Just as unimpressive is bassist John Myung's performace on this album. Like nearly every Dream Theater album before this one, he's nigh inaudible throughout the entire mix, and delivers a rather cookie-cutter performance in the few moments where he comes to the forefront. It seems as if the band is determined only to let him solo on pieces whose titles begin with 'Met-' and end with '-ropolis.' Though he does have his first lyric credit since Scenes from a Memory, his presence on the album still feels like an afterthought compared to the rest of the band. And on this album, that's saying something.
Speaking of Myung's lyric credit, “Breaking All Illusions” is one of the few actually interesting tracks on the album, featuring an extremely solid guitar solo in a similar style to “A Change of Seasons” from guitarist John Petrucci. “Outcry” is another strong cut from the album; it feels like one of the better songs from Train of Thought, balancing heavy riffing alongside more melodic sections. It contains the most interesting and engaging instrumental parts and soloing on the entire album.
The other lengthy pieces on this album don't hold up as favourably, however. “Bridges in the Sky” is rather boring for a Dream Theater piece—the only real thing of note about the track is that the didgeridoo effect sometimes sounds like a man with indigestion (note: that wasn't hyperbole). The other epic-length song, “Lost Not Forgotten,” sounds like one of the longer takes from Falling Into Infinity. Unfortunately, unlike “Trial of Tears” or “Lines in the Sand,” it isn't contributing much to the album itself, and oftentimes gets too masturbatory. This is especially true during the choruses, where the band's constant doodling interrupts the flow of the piece significantly.

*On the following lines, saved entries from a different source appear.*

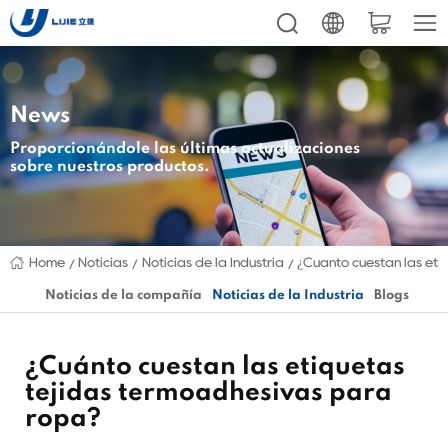
News
Proporcionándole las últimas actualizaciones
sobre nuestros productos.
Home
Noticias
Noticias de la Industria
¿Cuánto cuestan las eti
Noticias de la compañía
Noticias de la Industria
Blogs
¿Cuánto cuestan las etiquetas
tejidas termoadhesivas para
ropa?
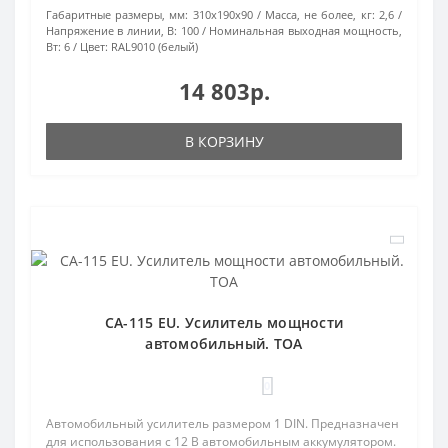
Габаритные размеры, мм:
310x190x90
Масса, не более, кг:
2,6
Напряжение в линии, В:
100
Номинальная выходная мощность,
Вт:
6
Цвет:
RAL9010 (белый)
14 803р.
В КОРЗИНУ
CA-115 EU. Усилитель мощности
автомобильный. TOA
0
Автомобильный усилитель размером 1 DIN. Предназначен
для использования с 12 В автомобильным аккумулятором.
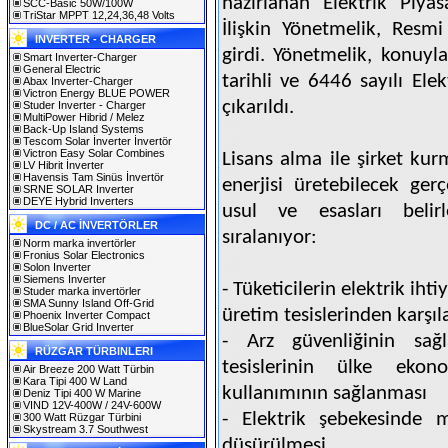
hazırlanan Elektrik Piyas
SCC-Basic 50W/100W
TriStar MPPT 12,24,36,48 Volts
İlişkin Yönetmelik, Resm
INVERTER - CHARGER
girdi. Yönetmelik, konuyla
Smart Inverter-Charger
General Electric
tarihli ve 6446 sayılı El
Abax Inverter-Charger
Victron Energy BLUE POWER
çıkarıldı.
Studer Inverter - Charger
MultiPower Hibrid / Melez
Back-Up Island Systems
Tescom Solar İnverter İnvertör
Victron Easy Solar Combines
Lisans alma ile şirket ku
LV Hibrit İnverter
Havensis Tam Sinüs İnvertör
enerjisi üretebilecek ger
SRNE SOLAR Inverter
DEYE Hybrid Inverters
usul ve esasları beli
DC / AC İNVERTÖRLER
sıralanıyor:
Norm marka invertörler
Fronius Solar Electronics
Solon Inverter
Siemens Inverter
- Tüketicilerin elektrik ih
Studer marka invertörler
SMA Sunny Island Off-Grid
üretim tesislerinden karşı
Phoenix Inverter Compact
BlueSolar Grid Inverter
- Arz güvenliğinin sağ
RÜZGAR TÜRBINLERI
tesislerinin ülke ekon
Air Breeze 200 Watt Türbin
Kara Tipi 400 W Land
kullanımının sağlanması
Deniz Tipi 400 W Marine
VIND 12V-400W / 24V-600W
- Elektrik şebekesinde 
300 Watt Rüzgar Türbini
Skystream 3.7 Southwest
düşürülmesi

Dream Theater's usually interesting drumming parts seem almost painfully boring on this album. New drummer Mike Mangini's debut feels uncharacteristically boring for both the band and himself. That's absolutely inexcusable, given that Mangini has literally set world records for his technical proficiency with drumming. It may just be a result of the fact that he was not involved heavily with the songwriting on this album, but it's tough not to notice his drumming lacks the flair and finesse that made Portnoy's performances with the band so enjoyable.
Actually, another place where Portnoy's loss is very noticeable is with the lyrics. His lyrics regarding his personal ordeals were always a cut above the norm; pieces like the “Twelve-Step Suite,” “A Change of Seasons” and “The Best of Times” are amongst Dream Theater's finest lyrical moments. And even though Dream Theater aren't generally known for their lyrical prowess, the lyrics on this album feel much weaker than usual. “Bridges in the Sky” in particular feels extremely formulaic, almost like the lyrics were thrown in as an afterthought so that LaBrie wouldn't be left off of the song. They ruin what was otherwise one of the stronger pieces on the album.

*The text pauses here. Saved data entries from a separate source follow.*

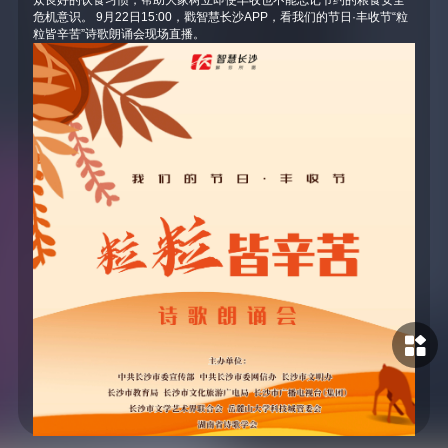
众良好的饮食习惯，帮助大家树立即使丰收也不能忘记节约的粮食安全
危机意识。 9月22日15:00，戳智慧长沙APP，看我们的节日·丰收节“粒
粒皆辛苦”诗歌朗诵会现场直播。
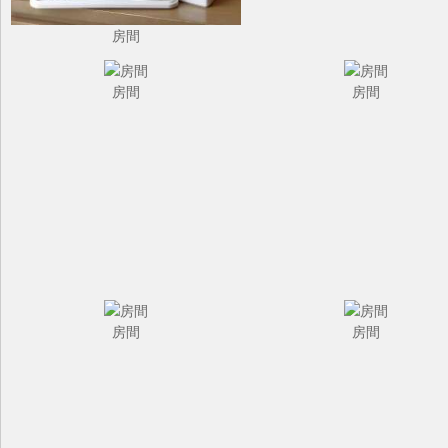
房間
房間
房間
房間
房間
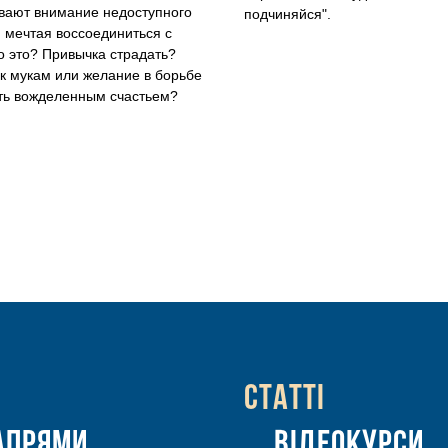
вают внимание недоступного
подчиняйся".
, мечтая воссоединиться с
о это? Привычка страдать?
 к мукам или желание в борьбе
ть вожделенным счастьем?
и
Статтi
апрями
Вiдеокурси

Let me put it this way. The Dream Theater purists who simply enjoy their brand of music and don't expect anything new from them will find this album an enjoyable addition to their catalogue. Anyone expecting some growth, diversity, or exceptionally strong writing, however, will be let down. A Dramatic Turn of Events is destined to join Falling into Infinity, Systematic Chaos and Octavarium in the 'completionists-only' end of Dream Theater's catalogue.